From what you said about the bike having an ICM, I take it that the bike is not FI. Is that correct?
In entry point 1- step # 8 of this thread, you said the CPS & ICM was replaced, and no dice. Does that mean that those 2 parts were replaced and the bike still failed once again? If that is True, because the bike continued to fail, were the old/original parts once again put back into the bike? At this time are the original parts installed in the bike?
Also, were these replacement parts "used but good" and not brand new? I can't imagine they were brand new parts since they was a "no charge" attached to them.
So this bike has a carburetor, and is using a standard factory ignition system and coil. It doesn't have any electrical mods, add on toggle switches or power jacks and for the most part is factory stock.
 
The bike is carb'd. The replacement parts are brand new. They are still in the bike. I wasn't charged because that is the kind of guy my mechanic is. He isn't going to charge me for a problem he hasn't fixed. At most, he asks me to help him out around the shop or to bring him some beer.
 
Ok...
Remove the seat and locate the ICM. There should be two connectors (1 gray & 1 black) going to the ICM. Each connector has 12 positions which may not be fully populated.
Black connector wire position # 10 should be a Green w/ gray wire. If it is, continue. (If not reply to thread).

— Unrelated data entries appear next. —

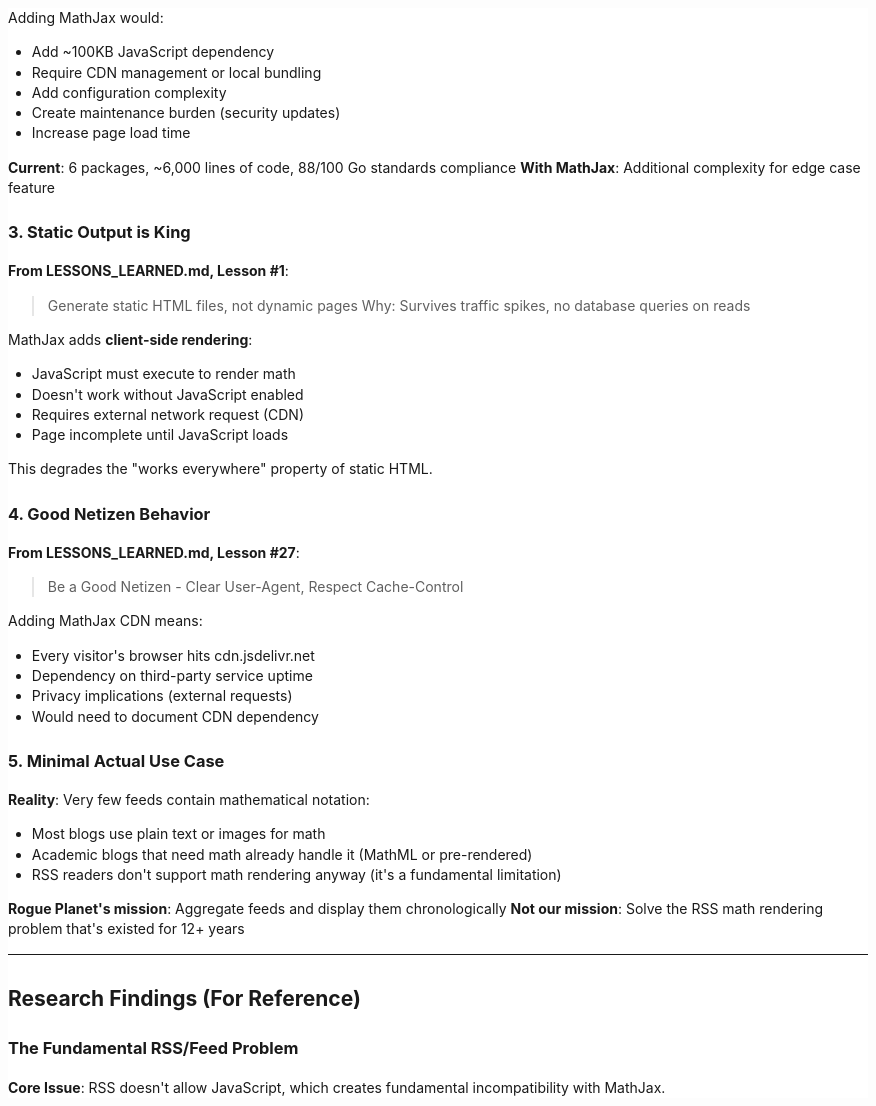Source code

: Adding MathJax would:
- Add ~100KB JavaScript dependency
- Require CDN management or local bundling
- Add configuration complexity
- Create maintenance burden (security updates)
- Increase page load time

**Current**: 6 packages, ~6,000 lines of code, 88/100 Go standards compliance
**With MathJax**: Additional complexity for edge case feature

### 3. Static Output is King

**From LESSONS_LEARNED.md, Lesson #1**:
> Generate static HTML files, not dynamic pages
> Why: Survives traffic spikes, no database queries on reads

MathJax adds **client-side rendering**:
- JavaScript must execute to render math
- Doesn't work without JavaScript enabled
- Requires external network request (CDN)
- Page incomplete until JavaScript loads

This degrades the "works everywhere" property of static HTML.

### 4. Good Netizen Behavior

**From LESSONS_LEARNED.md, Lesson #27**:
> Be a Good Netizen - Clear User-Agent, Respect Cache-Control

Adding MathJax CDN means:
- Every visitor's browser hits cdn.jsdelivr.net
- Dependency on third-party service uptime
- Privacy implications (external requests)
- Would need to document CDN dependency

### 5. Minimal Actual Use Case

**Reality**: Very few feeds contain mathematical notation:
- Most blogs use plain text or images for math
- Academic blogs that need math already handle it (MathML or pre-rendered)
- RSS readers don't support math rendering anyway (it's a fundamental limitation)

**Rogue Planet's mission**: Aggregate feeds and display them chronologically
**Not our mission**: Solve the RSS math rendering problem that's existed for 12+ years

---

## Research Findings (For Reference)

### The Fundamental RSS/Feed Problem

**Core Issue**: RSS doesn't allow JavaScript, which creates fundamental incompatibility with MathJax.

With the engine running, take your voltmeter and measure the voltage on the Green/gray wire (backprobe connector) using frame ground or battery negative as reference. Record the voltage you measured.

Now turn off the engine, and unplug both connectors going to the ICM. Turn ON the ignition key and with the grip Run/kill switch to RUN, once again measure the voltage on the green/gray wire (only this time both ICM connectors are unplugged from the ICM). Record the voltage you measured.

What are the values you measured.
 
We've got the tank and back tire off going through the wiring, so it might be a day or two before I can try this test. What is it exactly that you have me testing for and what results should I be looking for?